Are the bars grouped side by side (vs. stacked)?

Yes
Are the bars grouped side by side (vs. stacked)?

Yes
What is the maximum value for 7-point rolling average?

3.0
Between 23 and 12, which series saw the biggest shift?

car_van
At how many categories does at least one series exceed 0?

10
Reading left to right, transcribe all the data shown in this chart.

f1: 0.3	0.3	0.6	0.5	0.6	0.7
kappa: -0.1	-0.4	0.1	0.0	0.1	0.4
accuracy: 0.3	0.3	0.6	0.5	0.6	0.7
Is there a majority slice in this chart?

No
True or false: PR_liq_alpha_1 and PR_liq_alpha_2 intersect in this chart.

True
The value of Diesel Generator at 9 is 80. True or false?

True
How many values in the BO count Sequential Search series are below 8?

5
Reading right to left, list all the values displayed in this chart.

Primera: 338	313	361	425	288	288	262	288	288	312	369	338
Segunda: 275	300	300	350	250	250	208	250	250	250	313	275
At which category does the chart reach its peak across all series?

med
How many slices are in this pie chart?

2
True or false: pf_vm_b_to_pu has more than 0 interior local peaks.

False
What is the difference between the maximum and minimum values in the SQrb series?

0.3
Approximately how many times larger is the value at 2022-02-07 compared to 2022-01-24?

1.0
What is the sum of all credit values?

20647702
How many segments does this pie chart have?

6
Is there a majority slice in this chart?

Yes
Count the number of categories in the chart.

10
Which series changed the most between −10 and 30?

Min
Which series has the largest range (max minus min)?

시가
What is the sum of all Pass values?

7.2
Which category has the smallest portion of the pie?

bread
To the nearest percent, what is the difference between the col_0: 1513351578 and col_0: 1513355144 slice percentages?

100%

____________

Exercise brief
Rewrite all the records above, replacing "pie chart" with "donut chart" and leaving everything else the same.

Solution to the problem
Are the bars grouped side by side (vs. stacked)?

Yes
Are the bars grouped side by side (vs. stacked)?

Yes
What is the maximum value for 7-point rolling average?

3.0
Between 23 and 12, which series saw the biggest shift?

car_van
At how many categories does at least one series exceed 0?

10
Reading left to right, transcribe all the data shown in this chart.

f1: 0.3	0.3	0.6	0.5	0.6	0.7
kappa: -0.1	-0.4	0.1	0.0	0.1	0.4
accuracy: 0.3	0.3	0.6	0.5	0.6	0.7
Is there a majority slice in this chart?

No
True or false: PR_liq_alpha_1 and PR_liq_alpha_2 intersect in this chart.

True
The value of Diesel Generator at 9 is 80. True or false?

True
How many values in the BO count Sequential Search series are below 8?

5
Reading right to left, list all the values displayed in this chart.

Primera: 338	313	361	425	288	288	262	288	288	312	369	338
Segunda: 275	300	300	350	250	250	208	250	250	250	313	275
At which category does the chart reach its peak across all series?

med
How many slices are in this donut chart?

2
True or false: pf_vm_b_to_pu has more than 0 interior local peaks.

False
What is the difference between the maximum and minimum values in the SQrb series?

0.3
Approximately how many times larger is the value at 2022-02-07 compared to 2022-01-24?

1.0
What is the sum of all credit values?

20647702
How many segments does this donut chart have?

6
Is there a majority slice in this chart?

Yes
Count the number of categories in the chart.

10
Which series changed the most between −10 and 30?

Min
Which series has the largest range (max minus min)?

시가
What is the sum of all Pass values?

7.2
Which category has the smallest portion of the pie?

bread
To the nearest percent, what is the difference between the col_0: 1513351578 and col_0: 1513355144 slice percentages?

100%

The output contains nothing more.